21st Century Water Poverty

The Water Industry Act protected customers, enabling them to continue using running water and functioning sewerage even if they could not pay their bill. This progressive social policy demonstrated the influence the government could have in the supposedly entirely privatised water industry. However, this did not solve the problem of water poverty, as it had no effect on the affordability of water. Households who still could not afford their bill became financially indebted to water companies instead of being disconnected. Therefore, 21st century water poverty in E&W became a private problem, affecting customers’ personal finances, health and wellbeing.

Drivers of water poverty in E&W (Ofwat, 2011)

Drivers of water poverty in E&W (Ofwat, 2011)

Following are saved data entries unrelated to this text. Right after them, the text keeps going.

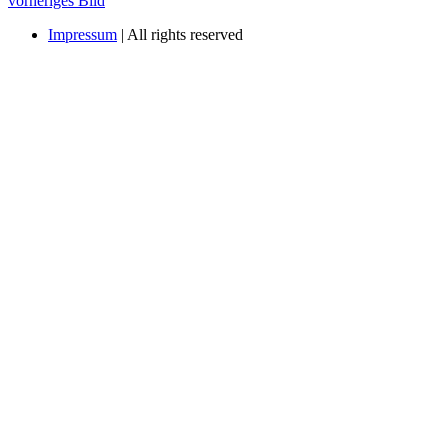
vorheriges Bild
Impressum
| All rights reserved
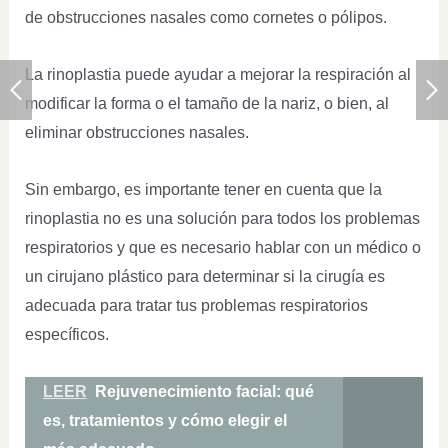
de obstrucciones nasales como cornetes o pólipos.
La rinoplastia puede ayudar a mejorar la respiración al
modificar la forma o el tamaño de la nariz, o bien, al
eliminar obstrucciones nasales.
Sin embargo, es importante tener en cuenta que la
rinoplastia no es una solución para todos los problemas
respiratorios y que es necesario hablar con un médico o
un cirujano plástico para determinar si la cirugía es
adecuada para tratar tus problemas respiratorios
específicos.
LEER
Rejuvenecimiento facial: qué
es, tratamientos y cómo elegir el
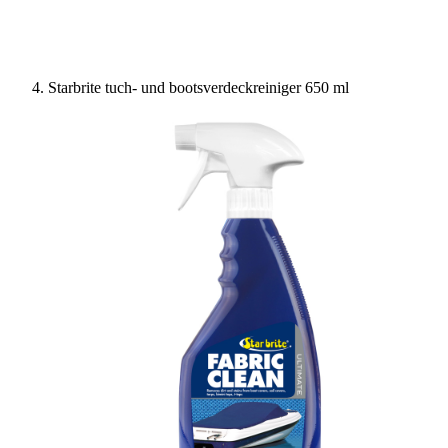
Starbrite tuch- und bootsverdeckreiniger 650 ml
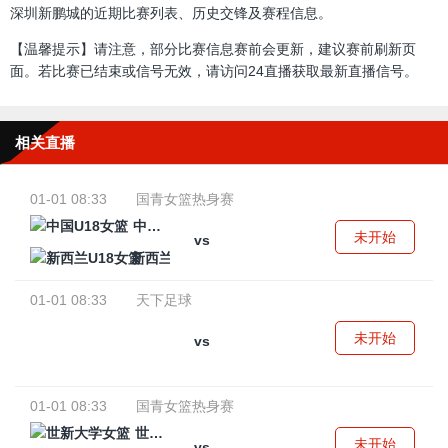
深圳新鹏城的近期比赛列表、历史交锋及赛程信息。
【温馨提示】请注意，部分比赛信息赛前会更新，建议赛前刷新页
面。若比赛已结束或信号无效，请访问24直播获取最新直播信号。
相关直播
01-01 08:33
国青女篮热身赛
中国U18女篮
未开始
vs
新西兰U18女篮
01-01 08:33
天下足球
未开始
vs
01-01 08:33
国青女篮热身赛
世新大学女篮
未开始
vs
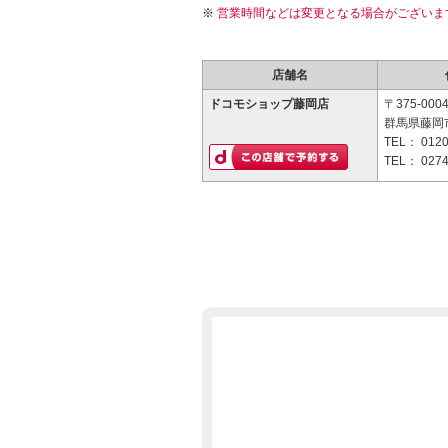
営業時間などは変更となる場合がございま
店舗名
ドコモショップ藤岡店
〒375-000
群馬県藤岡市
TEL：
0120
TEL：
0274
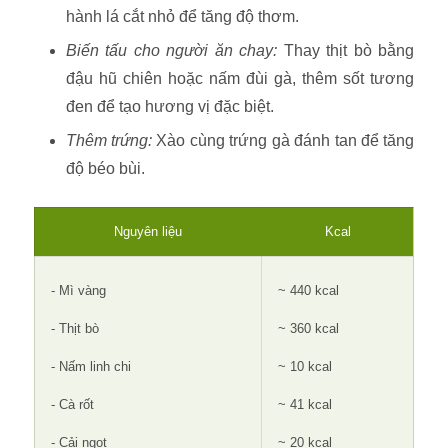
hành lá cắt nhỏ để tăng độ thơm.
Biến tấu cho người ăn chay:
Thay thịt bò bằng
đậu hũ chiên hoặc nấm đùi gà, thêm sốt tương
đen để tạo hương vị đặc biệt.
Thêm trứng:
Xào cùng trứng gà đánh tan để tăng
độ béo bùi.
Nguyên liệu
Kcal
- Mì vàng
~ 440 kcal
- Thịt bò
~ 360 kcal
- Nấm linh chi
~ 10 kcal
- Cà rốt
~ 41 kcal
- Cải ngọt
~ 20 kcal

Water insecurity in the physical sense was seemingly eradicated by the implementation of the Act. However, there are unresearched vulnerabilities that may restrict physical access to services in E&W. The first set of vulnerabilities is around people who do not live in standard housing.  This includes those who experience homelessness, live off-grid, or reside in institutions. These groups are not considered domestic customers of water companies, and so their experience accessing services and the responsibilities for fulfilling their rights are unclear.

 

Intra-household dynamics is an established topic in Global South water insecurity literature. It is concerned with the relational interactions within a household that affects water and sanitation use. Often a gendered perspective is taken in this research. Grey literature from E&W has touched upon intra-household dynamics, with qualitative research finding many respondents expressed dissatisfaction with water bills being addressed to a single named person in the household, because it implied that one person had the power to control all household finances. The complex nature of these dynamics in E&W remains unknown.

 

Future Perspectives

The water industry in E&W made a Public Interest Commitment (PIC) in 2020. It combines a number of goals, one of which is to eradicate water poverty. The industry aims to meet this goal by 2030, along with many others, such as achieving net zero carbon emissions. It must be considered how policy moves can be made to simultaneously improve carbon emissions, system efficiency and water poverty. Such multi-benefit adaptations and approaches are required globally if pressing concerns over climate and poverty are to be addressed.

The water industry still has far to go to achieve its targets, as well as meeting global goals. There is currently insufficient research in E&W to enable the water industry to simultaneously achieve all the goals presented in the PIC. Governance focused on equity and services appropriate for the increasing variety in peoples lifestyles, is the only route to eradicating water poverty in E&W by 2030.